Onto the dirt, and there’s a whole lot of positivity to share when it comes to the riding experience of the Union Gravity Clip’s. Regardless of the clip tension, there’s a positive noise and slight “click” feel on both entry and exit that is extremely reassuring. Guiding the cleat into the pedal is very shoe-dependent, but with a couple of different options the Hope pedals proved to be as easy to locate the mechanism and get clipped in as your typical Shimano SPD pedal. Even with those pins there to offer security and grip when called upon. It’s essential to get that cleat spacing, or pin height, “just right” to ensure the entry and exit is unimpeded but the grip still on offer, so be prepared to have a couple of tries at getting the pedals set up to your tastes. But when you get the sweet spot, you’re left with support under foot, solid retention, yet somehow still an easy release. I attribute this largely to the style of pins Hope opted to employ here, which allow for a certain amount of glide, even in soft rubber shoes like the Leatts, whilst still latching on when pressure is applied.

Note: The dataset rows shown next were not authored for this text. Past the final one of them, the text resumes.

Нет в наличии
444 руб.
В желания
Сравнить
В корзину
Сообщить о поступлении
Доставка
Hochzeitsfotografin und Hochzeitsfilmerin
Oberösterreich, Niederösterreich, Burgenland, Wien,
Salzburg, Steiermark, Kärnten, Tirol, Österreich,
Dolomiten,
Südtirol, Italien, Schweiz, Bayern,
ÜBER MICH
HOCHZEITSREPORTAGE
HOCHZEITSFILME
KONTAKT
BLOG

When unclipped, the Union Gravity Clip’s give a reassuring amount of grip on the pedal to get you through a technical section safely, meaning it’s a lot less concerning to drop a foot mid-run. They’re still undoubtedly less secure than a flat pedal, but certainly offer enough to get you through a section with a little bit of care. There were times when, as with most clip mechanisms, particularly thick mud would build up and make clipping in slightly harder. That said, I was seldom unable to get clipped in when testing in some of the gloopiest mud in the world, and the slightly more open mechanism seemed to fare better than an SPD equivalent.

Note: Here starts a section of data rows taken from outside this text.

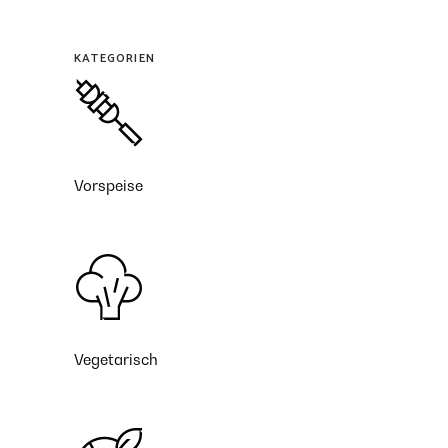
KATEGORIEN
Vorspeise
Vegetarisch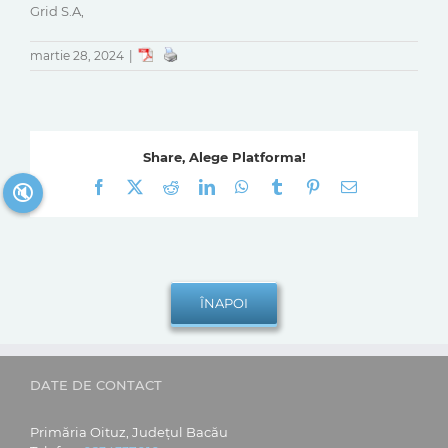
Grid S.A,
martie 28, 2024
|
Share, Alege Platforma!
Facebook
X
Reddit
LinkedIn
WhatsApp
Tumblr
Pinterest
E-
🔇
mail:
DATE DE CONTACT
Primăria Oituz, Județul Bacău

The Hope Union Gravity Clip pedals, as with the rest of Hope’s ever-growing portfolio of components, oozes quality and refinement, with tough wearing finishes, well-sealed bearings, and durable materials. Over a harsh Scottish Winter test period, they’ve held up extremely well and show considerably less wear than you would expect. Crucially, they still spin as smooth as day 1, there’s no rusting or wear to the clip mechanism or cleats thanks to the materials used, and even the cleats have survived very well considering the granite rock walking, and rash stamping to get clipped-in they have faced. Though they’re not the thinnest or narrowest pedals on the market, they’ve avoided being smashed off trailside obstacles really well even though they’ve been tested with some of the lower BB’s I’ve ridden, so I’d suggest the heavily ramped leading edges and chamfered sides do a good job in this respect. Most importantly, entering the pedals still produces that reassuring “click”, and there’s no sign that it’s going to stop. As a gravity clip pedal 520g is perfectly acceptable, and the weight weenies can drop 100+g by opting for the Trail or Race versions instead if it’s a concern. Their price certainly isn’t cheap, but in my eyes, they seem surprisingly good value for the performance and longevity on offer. Kudos to Hope on these.
The Wolf’s Last Word
Hope took their sweet time in adding a clip-in mechanism to their F20 flats, but oh boy was it worth the wait. Support, grip, and a clip mechanism that’s just a treat to use, the Union Gravity Clip pedals are a top tier option…if you can get your hands on them.